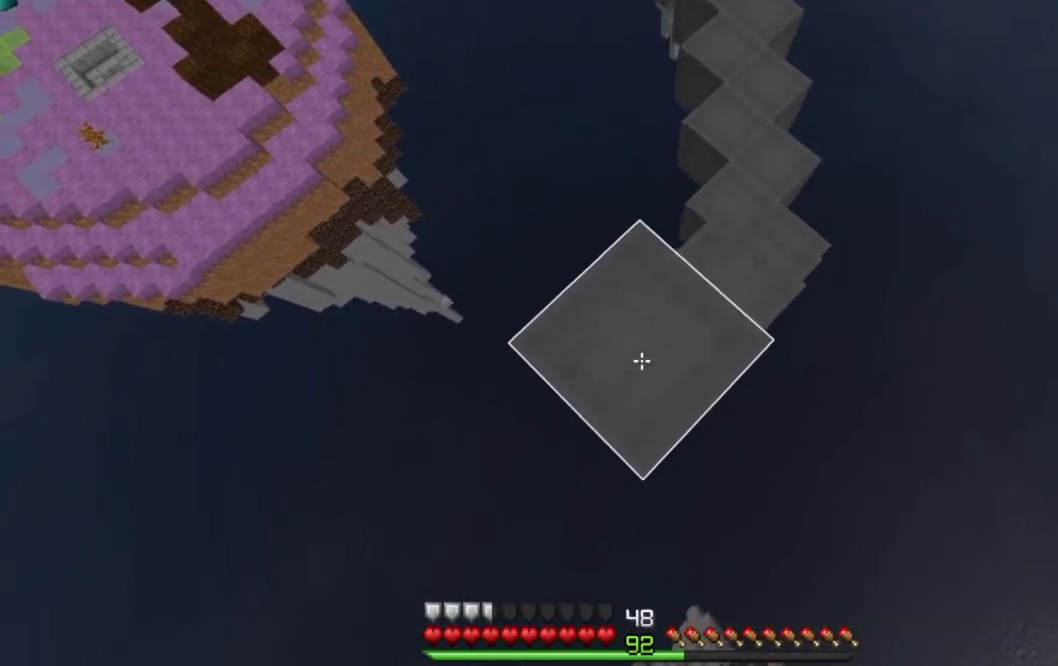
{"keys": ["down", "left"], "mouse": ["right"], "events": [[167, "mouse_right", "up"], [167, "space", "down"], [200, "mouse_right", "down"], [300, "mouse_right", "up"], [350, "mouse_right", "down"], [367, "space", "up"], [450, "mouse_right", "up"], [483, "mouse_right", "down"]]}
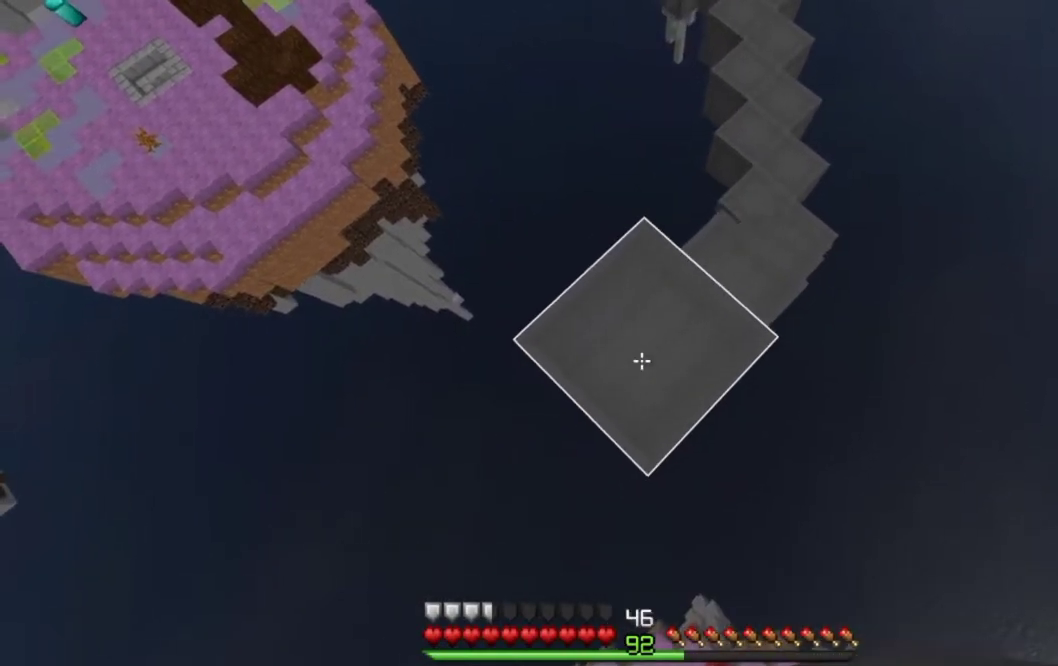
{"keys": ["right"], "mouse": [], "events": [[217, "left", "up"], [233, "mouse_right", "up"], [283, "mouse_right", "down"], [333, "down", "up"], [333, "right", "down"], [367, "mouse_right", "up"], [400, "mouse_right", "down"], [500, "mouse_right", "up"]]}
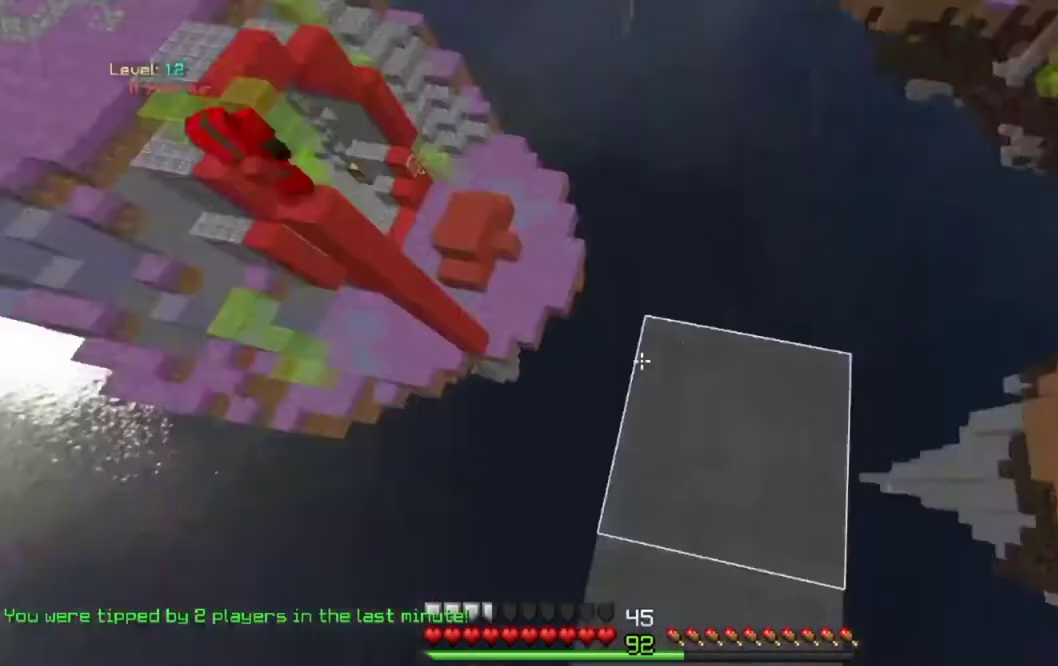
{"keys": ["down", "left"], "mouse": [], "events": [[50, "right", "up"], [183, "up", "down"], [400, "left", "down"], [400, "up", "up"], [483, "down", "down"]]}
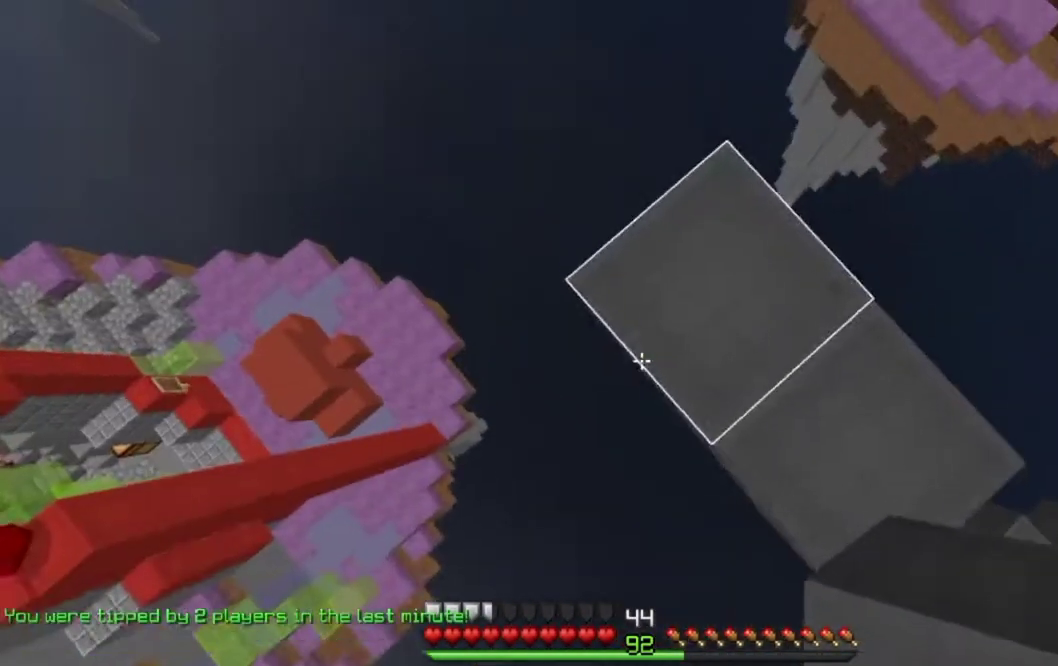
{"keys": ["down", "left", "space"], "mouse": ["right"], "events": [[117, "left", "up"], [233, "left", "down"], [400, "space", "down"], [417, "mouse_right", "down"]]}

Problem requirements: Repeat all of the material above exactly, leaving out pictures.

Result of the task:
{"keys": ["down", "left"], "mouse": ["right"], "events": [[167, "mouse_right", "up"], [167, "space", "down"], [200, "mouse_right", "down"], [300, "mouse_right", "up"], [350, "mouse_right", "down"], [367, "space", "up"], [450, "mouse_right", "up"], [483, "mouse_right", "down"]]}
{"keys": ["right"], "mouse": [], "events": [[217, "left", "up"], [233, "mouse_right", "up"], [283, "mouse_right", "down"], [333, "down", "up"], [333, "right", "down"], [367, "mouse_right", "up"], [400, "mouse_right", "down"], [500, "mouse_right", "up"]]}
{"keys": ["down", "left"], "mouse": [], "events": [[50, "right", "up"], [183, "up", "down"], [400, "left", "down"], [400, "up", "up"], [483, "down", "down"]]}
{"keys": ["down", "left", "space"], "mouse": ["right"], "events": [[117, "left", "up"], [233, "left", "down"], [400, "space", "down"], [417, "mouse_right", "down"]]}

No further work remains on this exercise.